- Directed by: Max Pachman
- Written by: Max Pachman; Mark Mavrothalasitis;
- Produced by: Luis Guerrero; Chris Lemos;
- Starring: Lynn Collins; Rigo Sanchez; Josue Aguirre; James Tupper; Roberto Sanchez; Thomas Chavira;
- Cinematography: Jeff Powers
- Edited by: Taylor Alexander Ward
- Music by: Joshua Moshier
- Production company: Vital Pictures
- Distributed by: Vital Pictures
- Release dates: April 11, 2019 (Phoenix Film Festival); March 6, 2020 (United States);
- Running time: 90 minutes
- Country: United States
- Languages: English; Spanish;
- Box office: $137,260

= Beneath Us =

2020 American horror-thriller film

Beneath Us is a 2019 American horror-thriller film written by Max Pachman and Mark Mavrothalasitis, and directed by Pachman. The film stars Lynn Collins, Rigo Sanchez, Josue Aguirre, James Tupper, Roberto Sanchez, and Thomas Chavira. It was released theatrically in the United States by Vital Pictures on March 6, 2020.

==Plot==
A group of undocumented workers hired by a wealthy American couple are held against their will at the couple’s secluded mansion, and must fight to prove they are not expendable and cannot be discarded so easily.

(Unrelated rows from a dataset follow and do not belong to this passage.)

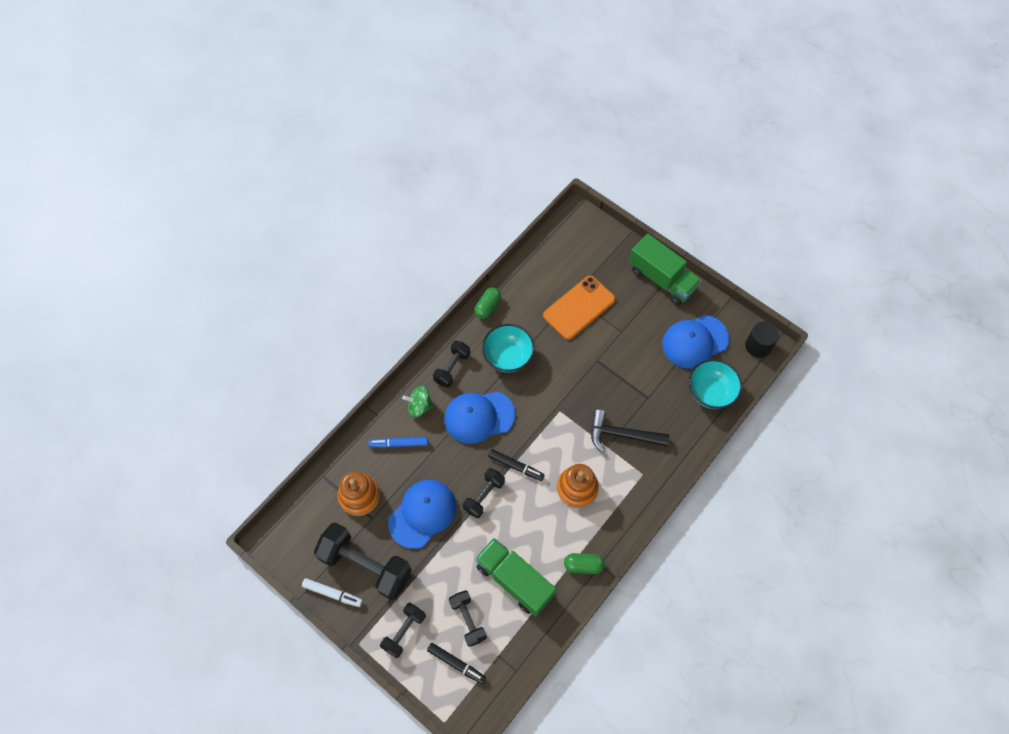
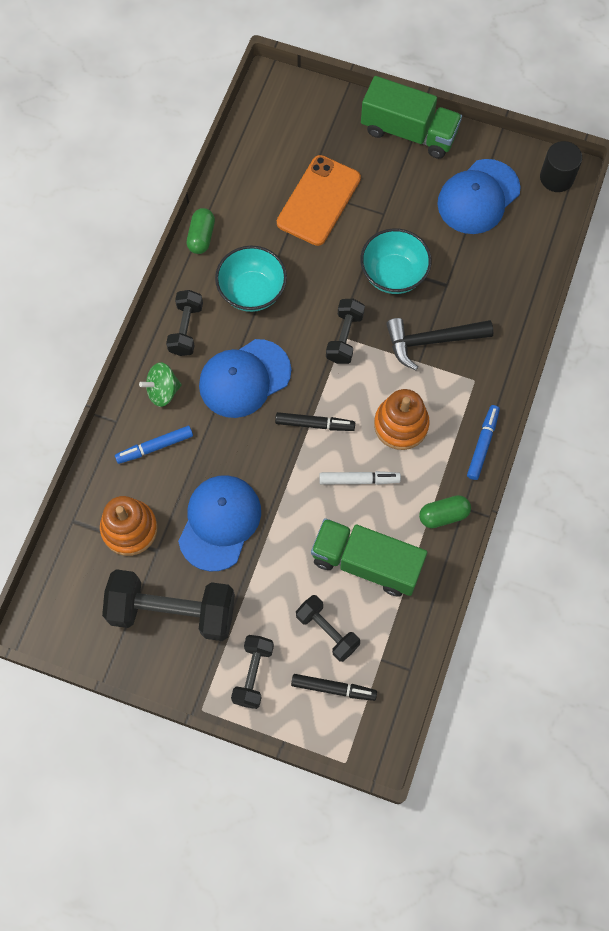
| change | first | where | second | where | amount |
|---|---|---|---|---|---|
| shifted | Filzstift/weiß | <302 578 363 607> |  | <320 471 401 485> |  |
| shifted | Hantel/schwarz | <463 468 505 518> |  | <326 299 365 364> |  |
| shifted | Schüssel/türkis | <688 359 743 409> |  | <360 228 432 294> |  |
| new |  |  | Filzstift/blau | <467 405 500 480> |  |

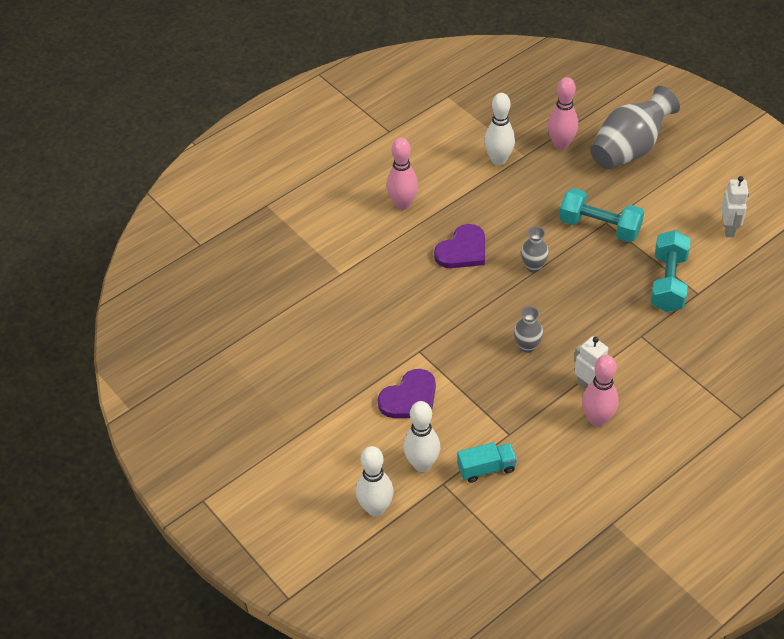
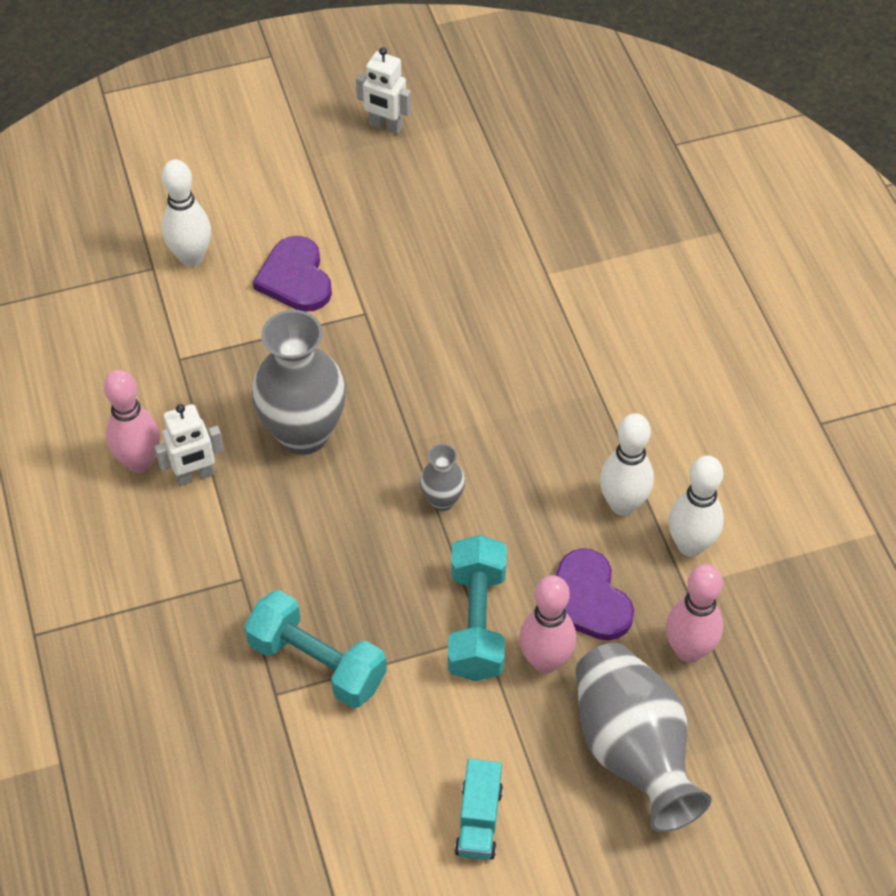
| change | first | where | second | where | amount |
|---|---|---|---|---|---|
| shifted | Bowlingkegel/weiß | <356 446 393 517> |  | <600 413 654 516> |  |
| shifted | Bowlingkegel/rosa | <387 138 418 210> |  | <519 575 576 673> |  |
| shifted | Herz/lila | <434 224 485 268> |  | <556 548 634 641> |  |
| shifted | Lastwagen/türkis | <457 442 517 483> |  | <455 759 503 860> |  |
| scaled | Vase/grau | <514 306 543 353> |  | <252 310 346 455> | x2.08 |
| rotated | Hantel/türkis | <559 188 644 242> |  | <448 535 507 681> | 45 degrees counterclockwise |
| shifted | Roboter/weiß | <721 176 749 237> |  | <356 47 411 135> |  |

The couple hire illegal immigrant workers to build their various properties and then kill them like slaves. After the three workers are killed, the surviving member Alejandro turns the tables and kills the husband by choking him to death. He confronts the wife but she escapes until he shoots her dead. He then steals the couple's money to give it to a human smuggler to get his family to the US.

==Cast==
- Lynn Collins as Liz Rhodes
- Rigo Sanchez as Alejandro
- Josue Aguirre as Memo
- James Tupper as Ben Rhodes
- Thomas Chavira as Tonio
- Nicholas Gonzalez as Homero Silva
- Edy Ganem as Sandra Silva
- Andrew Burlinson as Richard
- David Castro as Jesus

==Production==
Beneath Us is Max Pachman's feature directorial debut, and is produced by Luis Guerrero and Chris Lemos, with Jay Hernandez and William Knochel serving as executive producers. It features English and Spanish dialogue. Guerrero said the film was in the works since 2011. In 2017, it was reported that Premiere Entertainment Group had picked up worldwide rights to the film.

==Release==
The film premiered at the Phoenix Film Festival on April 11, 2019. The film was released theatrically in the United States on March 6, 2020, by Vital Pictures/NME, and it is the first film distributed by the company.